--- EXERCISE GOAL ---
In the review of Voice Over! Seiyu Academy, set down word for word the passage that begins at the words "As I was nearing" and stops after "quite a bit.".

--- SELECTED PASSAGE ---

BEGIN

Voice Over! Seiyu Academy Vol. 1 by Maki Minami
This was a book that I thought I wouldn’t like very much, but as I read through the entire volume I found myself begrudgingly enjoying it more than I expected. I ordinarily enjoy manga set in the world of show business. Here, the setting here of a specialized voice over training high school had the potential to both be a bit interesting due to the possibility of learning more about this specialized acting niche in Japan but it could also be somewhat infuriating if the plot devolved into the arcane hierarchical clique hijinks that tend to plague many a shoujo title. Also, in terms of the plots that I tend to enjoy over and over again, I will happily read multiple manga about office ladies forced to marry their harsh yet irresistibly handsome bosses, but high school clique wars tend to make my eyes glaze over unless I’m distracted by other plot elements like space aliens, juvenile delinquency, or magical powers. As I was reading Voice Over, I did think it would have strong appeal to younger teen readers.
Hime’s idol is a famous voice over actress on the anime Lovely Blazers named Sakura Aoyama. Hime’s accepted into a special voice acting school, but she has to fight against her natural tendencies towards emoting in a deep raspy voice. She’s quickly singled out and placed in the “stragglers” group that makes up the bottom students in her class. To add to Hime’s stress, Senri, the son of her idol is in her class and he is both incredibly gifted and a grouchy snob.
Hime is as plucky and determined as you would expect a shoujo heroine in her situation to be, even though she is promptly nicknamed Gorilla Princess by her classmates due to her deep voice. Hime’s motley crew of stragglers includes the super adorable Tsukino who can’t project her voice, an ex-juvenile delinquent named Sho, and boy with horrible nerves and an unfortunate accent named Mitchel. Hime’s initial overtures to Senri are met with determined rudeness. There is a voice over battle (isn’t there always) between the stragglers and their more high-class competition. Hime ends up using her deep voice to surprising effect when she subs in for Mitchel and ends up doing a superb job as the prince in a Snow White play. Hime and Senri keep running into each other, and she gradually sees his more human side. I found Senri’s habit of adoring kittens contrasted with his horrible manners to be lacking a bit of nuance. But I was very amused by some of the visual techniques Minami uses to portray the voice over acting of the cast. Little old ladies and old men appear in the background of the panels whenever Hime acts, providing an amusing way of showing how mismatched Hime’s voice is with the lines she’s speaking. I also enjoyed the glimpse of the almost too close to each other male idol duo at school with their legion of female fans who want to ward off any girl from getting close to them so they can continue to get their yaoi fix.
As I was nearing the end of the volume, I was surprised by how much I enjoyed it, simply because all the elements of humor were almost enough to distract me from a plot that I’m not particularly interested in. This manga doesn’t have the manic energy of an Oresama Teacher that makes the plot almost irrelevant though. If future volumes lean more on the high school clique fighting and less on wacky voice over antics, I expect I’ll be less entertained. I do think that readers less jaded than me would enjoy this manga quite a bit.
Review copy provided by the publisher.

END

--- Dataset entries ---
BEGIN

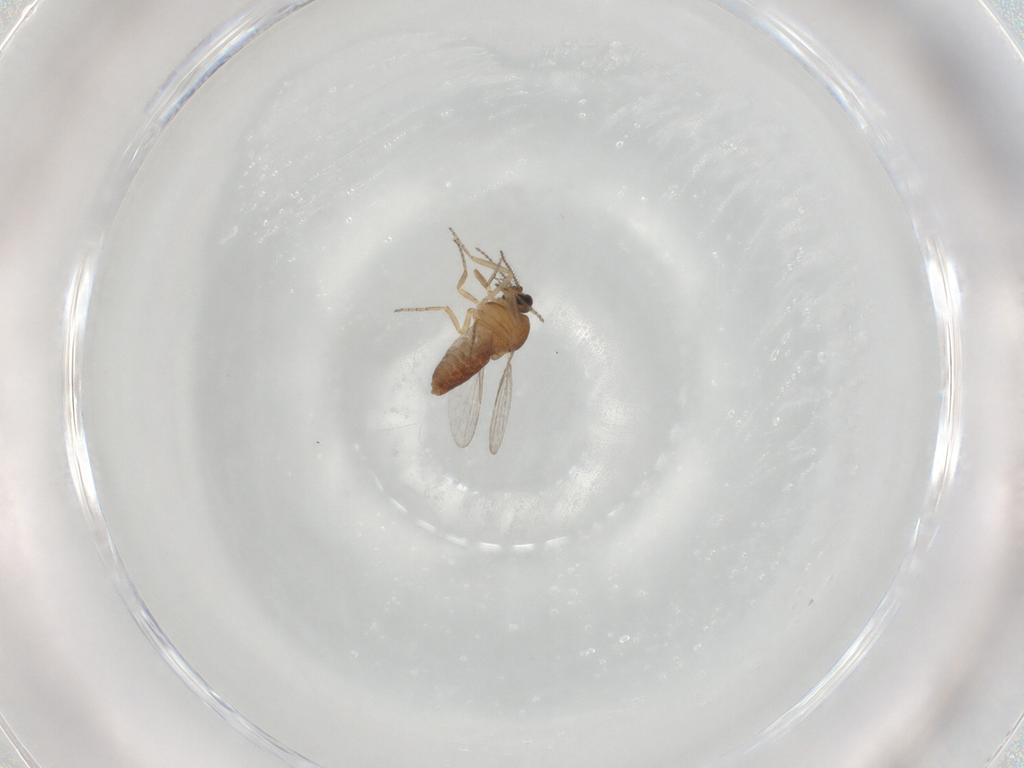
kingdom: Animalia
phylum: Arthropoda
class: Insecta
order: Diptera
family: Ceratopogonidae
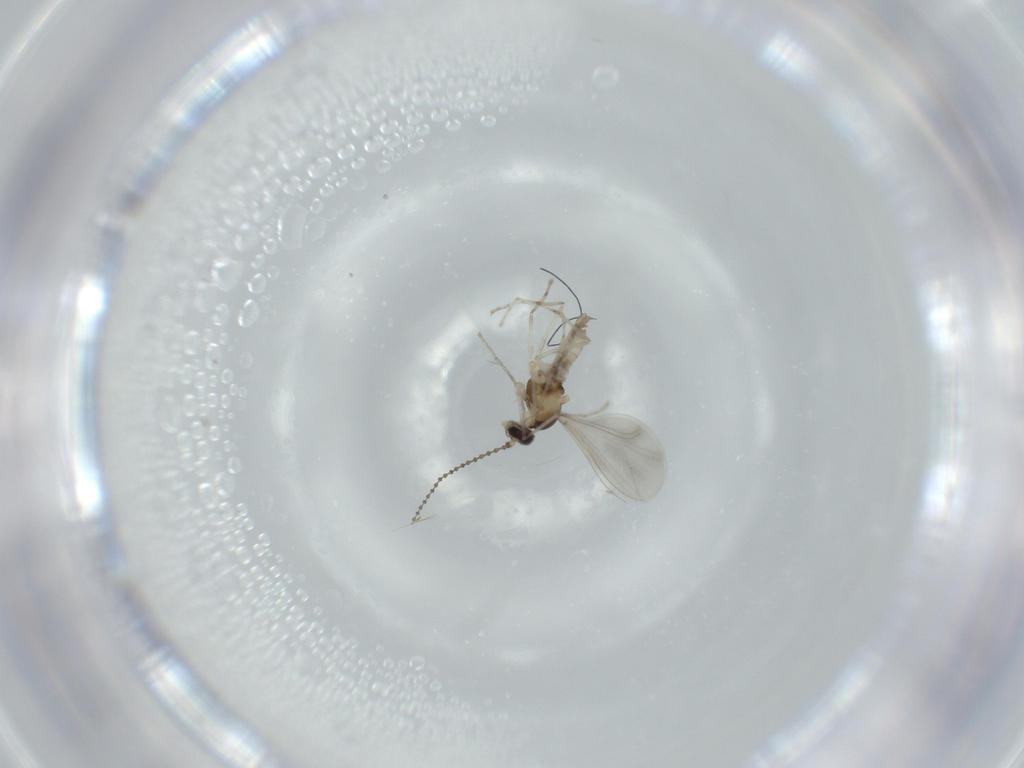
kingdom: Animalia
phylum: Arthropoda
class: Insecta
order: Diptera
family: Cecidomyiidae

END
BEGIN

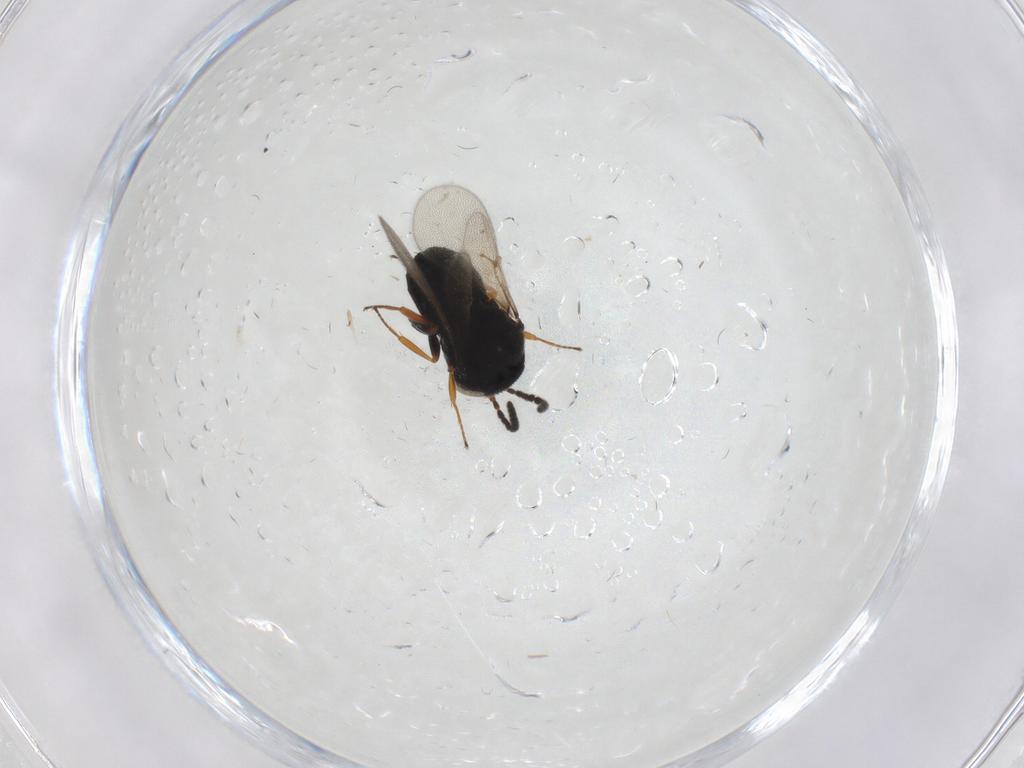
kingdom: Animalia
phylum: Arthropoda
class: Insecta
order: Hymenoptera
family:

END

--- RESULT ---
As I was nearing the end of the volume, I was surprised by how much I enjoyed it, simply because all the elements of humor were almost enough to distract me from a plot that I’m not particularly interested in. This manga doesn’t have the manic energy of an Oresama Teacher that makes the plot almost irrelevant though. If future volumes lean more on the high school clique fighting and less on wacky voice over antics, I expect I’ll be less entertained. I do think that readers less jaded than me would enjoy this manga quite a bit.